Work to complete. Copy every line below where the string "lines" is found.

Collected data.
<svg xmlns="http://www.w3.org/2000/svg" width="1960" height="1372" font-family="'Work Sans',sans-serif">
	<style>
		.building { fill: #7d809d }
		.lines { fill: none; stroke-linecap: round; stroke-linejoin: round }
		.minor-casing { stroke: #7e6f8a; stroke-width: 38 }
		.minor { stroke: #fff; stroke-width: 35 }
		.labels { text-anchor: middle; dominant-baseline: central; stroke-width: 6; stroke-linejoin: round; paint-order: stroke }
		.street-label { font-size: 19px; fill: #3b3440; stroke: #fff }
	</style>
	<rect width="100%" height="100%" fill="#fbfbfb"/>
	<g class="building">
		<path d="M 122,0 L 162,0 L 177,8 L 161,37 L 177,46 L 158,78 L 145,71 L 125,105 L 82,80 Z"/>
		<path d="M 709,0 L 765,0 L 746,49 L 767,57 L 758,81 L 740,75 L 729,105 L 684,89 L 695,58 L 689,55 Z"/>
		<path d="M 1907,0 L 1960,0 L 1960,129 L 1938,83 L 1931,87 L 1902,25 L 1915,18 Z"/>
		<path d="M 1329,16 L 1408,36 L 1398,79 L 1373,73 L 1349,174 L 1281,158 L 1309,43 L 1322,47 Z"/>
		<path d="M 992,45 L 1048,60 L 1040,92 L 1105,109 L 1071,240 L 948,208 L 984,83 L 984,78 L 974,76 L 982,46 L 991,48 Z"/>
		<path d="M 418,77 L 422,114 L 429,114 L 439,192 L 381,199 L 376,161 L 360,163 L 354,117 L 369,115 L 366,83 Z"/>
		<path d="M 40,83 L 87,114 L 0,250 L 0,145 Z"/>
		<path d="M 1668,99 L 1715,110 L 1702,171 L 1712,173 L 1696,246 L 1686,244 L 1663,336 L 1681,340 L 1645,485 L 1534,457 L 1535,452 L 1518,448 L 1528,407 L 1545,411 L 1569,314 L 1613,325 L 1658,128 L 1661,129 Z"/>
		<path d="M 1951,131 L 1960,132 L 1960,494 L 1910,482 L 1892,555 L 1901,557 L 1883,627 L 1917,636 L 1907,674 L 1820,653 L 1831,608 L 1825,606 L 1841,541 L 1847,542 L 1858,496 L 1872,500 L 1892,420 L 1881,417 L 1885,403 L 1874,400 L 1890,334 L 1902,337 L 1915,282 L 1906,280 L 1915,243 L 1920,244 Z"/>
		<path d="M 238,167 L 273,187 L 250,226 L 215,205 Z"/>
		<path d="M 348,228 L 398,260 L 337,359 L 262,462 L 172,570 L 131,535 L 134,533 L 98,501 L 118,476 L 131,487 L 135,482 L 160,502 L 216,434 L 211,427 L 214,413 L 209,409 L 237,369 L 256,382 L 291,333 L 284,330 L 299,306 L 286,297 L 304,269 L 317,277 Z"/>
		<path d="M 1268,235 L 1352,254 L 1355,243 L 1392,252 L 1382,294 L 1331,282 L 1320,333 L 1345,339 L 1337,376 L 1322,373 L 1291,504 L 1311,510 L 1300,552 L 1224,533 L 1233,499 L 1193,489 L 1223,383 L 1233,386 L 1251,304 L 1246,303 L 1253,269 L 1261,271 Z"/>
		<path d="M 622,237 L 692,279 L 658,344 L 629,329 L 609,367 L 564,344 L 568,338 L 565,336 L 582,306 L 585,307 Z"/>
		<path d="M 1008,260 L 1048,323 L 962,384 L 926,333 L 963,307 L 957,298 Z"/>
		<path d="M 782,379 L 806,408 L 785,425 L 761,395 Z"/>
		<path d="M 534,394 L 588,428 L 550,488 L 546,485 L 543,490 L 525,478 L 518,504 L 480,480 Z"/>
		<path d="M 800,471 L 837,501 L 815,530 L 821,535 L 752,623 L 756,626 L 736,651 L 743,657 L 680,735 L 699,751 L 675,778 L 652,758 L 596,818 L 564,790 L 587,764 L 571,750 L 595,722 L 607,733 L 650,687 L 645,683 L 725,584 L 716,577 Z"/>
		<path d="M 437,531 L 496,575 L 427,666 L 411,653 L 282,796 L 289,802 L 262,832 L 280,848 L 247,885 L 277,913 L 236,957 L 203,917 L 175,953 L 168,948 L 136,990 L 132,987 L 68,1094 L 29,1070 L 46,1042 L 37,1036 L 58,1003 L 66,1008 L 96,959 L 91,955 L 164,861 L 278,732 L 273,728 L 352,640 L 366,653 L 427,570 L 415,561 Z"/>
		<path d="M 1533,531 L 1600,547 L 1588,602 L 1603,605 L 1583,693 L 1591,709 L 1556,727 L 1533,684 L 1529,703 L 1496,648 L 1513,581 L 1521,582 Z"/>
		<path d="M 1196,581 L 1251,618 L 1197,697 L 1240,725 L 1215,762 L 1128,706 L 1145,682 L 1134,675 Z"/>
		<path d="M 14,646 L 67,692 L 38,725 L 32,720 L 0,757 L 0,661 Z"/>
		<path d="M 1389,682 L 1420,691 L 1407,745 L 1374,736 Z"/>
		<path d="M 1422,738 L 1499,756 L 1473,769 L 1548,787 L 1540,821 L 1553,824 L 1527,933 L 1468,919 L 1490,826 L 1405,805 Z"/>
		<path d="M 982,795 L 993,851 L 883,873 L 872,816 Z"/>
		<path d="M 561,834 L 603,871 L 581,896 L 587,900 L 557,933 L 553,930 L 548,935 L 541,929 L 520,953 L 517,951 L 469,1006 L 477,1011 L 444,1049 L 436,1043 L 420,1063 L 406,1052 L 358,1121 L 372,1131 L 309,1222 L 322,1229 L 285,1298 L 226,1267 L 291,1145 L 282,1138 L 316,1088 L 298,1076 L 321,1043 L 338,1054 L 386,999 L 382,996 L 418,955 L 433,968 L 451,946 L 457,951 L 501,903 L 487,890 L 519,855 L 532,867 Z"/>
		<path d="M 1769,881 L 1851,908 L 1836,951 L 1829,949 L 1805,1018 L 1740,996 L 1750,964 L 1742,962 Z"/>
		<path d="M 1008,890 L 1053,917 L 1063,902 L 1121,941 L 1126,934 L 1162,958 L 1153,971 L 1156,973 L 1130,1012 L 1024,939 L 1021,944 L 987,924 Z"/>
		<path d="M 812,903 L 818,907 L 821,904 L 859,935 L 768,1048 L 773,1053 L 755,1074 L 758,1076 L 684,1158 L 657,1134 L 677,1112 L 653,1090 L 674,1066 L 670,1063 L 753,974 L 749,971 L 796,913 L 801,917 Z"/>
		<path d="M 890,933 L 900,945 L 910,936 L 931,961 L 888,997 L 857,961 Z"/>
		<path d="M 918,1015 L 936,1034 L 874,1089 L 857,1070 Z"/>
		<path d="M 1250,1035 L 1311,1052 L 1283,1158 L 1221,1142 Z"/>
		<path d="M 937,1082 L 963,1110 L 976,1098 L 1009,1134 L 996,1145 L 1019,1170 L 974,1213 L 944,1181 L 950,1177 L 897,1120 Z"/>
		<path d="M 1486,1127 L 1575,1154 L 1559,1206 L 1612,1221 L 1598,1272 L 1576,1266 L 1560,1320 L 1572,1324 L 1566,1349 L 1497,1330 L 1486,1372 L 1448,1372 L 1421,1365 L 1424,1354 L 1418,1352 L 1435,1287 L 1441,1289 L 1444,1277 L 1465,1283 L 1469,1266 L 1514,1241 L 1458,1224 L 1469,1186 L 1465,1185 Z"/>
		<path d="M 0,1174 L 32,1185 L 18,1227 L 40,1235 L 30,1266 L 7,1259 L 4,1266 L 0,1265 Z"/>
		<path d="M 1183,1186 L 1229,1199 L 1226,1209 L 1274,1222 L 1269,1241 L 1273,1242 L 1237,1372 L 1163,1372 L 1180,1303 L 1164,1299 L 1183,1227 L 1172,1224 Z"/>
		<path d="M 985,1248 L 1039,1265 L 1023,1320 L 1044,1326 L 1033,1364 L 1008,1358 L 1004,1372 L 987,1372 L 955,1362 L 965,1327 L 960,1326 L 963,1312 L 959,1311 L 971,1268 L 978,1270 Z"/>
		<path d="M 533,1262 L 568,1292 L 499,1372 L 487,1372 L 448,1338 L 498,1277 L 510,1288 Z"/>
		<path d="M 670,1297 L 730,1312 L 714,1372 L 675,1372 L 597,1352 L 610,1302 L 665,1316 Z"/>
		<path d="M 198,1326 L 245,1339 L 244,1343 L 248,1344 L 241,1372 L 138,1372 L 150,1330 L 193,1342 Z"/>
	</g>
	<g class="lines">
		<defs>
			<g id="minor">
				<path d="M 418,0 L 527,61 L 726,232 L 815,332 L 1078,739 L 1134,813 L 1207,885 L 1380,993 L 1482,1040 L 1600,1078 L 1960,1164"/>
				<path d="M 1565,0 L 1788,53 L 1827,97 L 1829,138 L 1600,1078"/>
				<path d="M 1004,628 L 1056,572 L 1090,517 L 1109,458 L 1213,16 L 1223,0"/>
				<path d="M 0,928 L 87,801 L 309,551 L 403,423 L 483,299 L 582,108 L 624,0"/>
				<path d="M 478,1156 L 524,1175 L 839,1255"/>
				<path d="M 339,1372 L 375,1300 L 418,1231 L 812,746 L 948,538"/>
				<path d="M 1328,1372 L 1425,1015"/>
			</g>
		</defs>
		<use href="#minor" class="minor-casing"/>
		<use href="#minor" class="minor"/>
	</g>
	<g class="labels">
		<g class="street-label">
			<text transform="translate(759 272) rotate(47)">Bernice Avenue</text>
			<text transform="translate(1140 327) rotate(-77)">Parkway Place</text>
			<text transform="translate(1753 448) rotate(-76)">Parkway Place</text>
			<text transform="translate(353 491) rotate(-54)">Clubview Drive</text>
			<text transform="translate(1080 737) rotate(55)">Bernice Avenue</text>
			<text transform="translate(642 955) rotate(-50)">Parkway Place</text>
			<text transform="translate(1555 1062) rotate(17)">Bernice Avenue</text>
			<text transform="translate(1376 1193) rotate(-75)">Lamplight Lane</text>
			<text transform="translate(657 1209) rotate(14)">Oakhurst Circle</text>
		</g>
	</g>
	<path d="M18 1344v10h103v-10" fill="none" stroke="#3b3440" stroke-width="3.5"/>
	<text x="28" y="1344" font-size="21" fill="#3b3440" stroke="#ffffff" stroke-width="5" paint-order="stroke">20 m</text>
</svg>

Exercise answer.
		.lines { fill: none; stroke-linecap: round; stroke-linejoin: round }
	<g class="lines">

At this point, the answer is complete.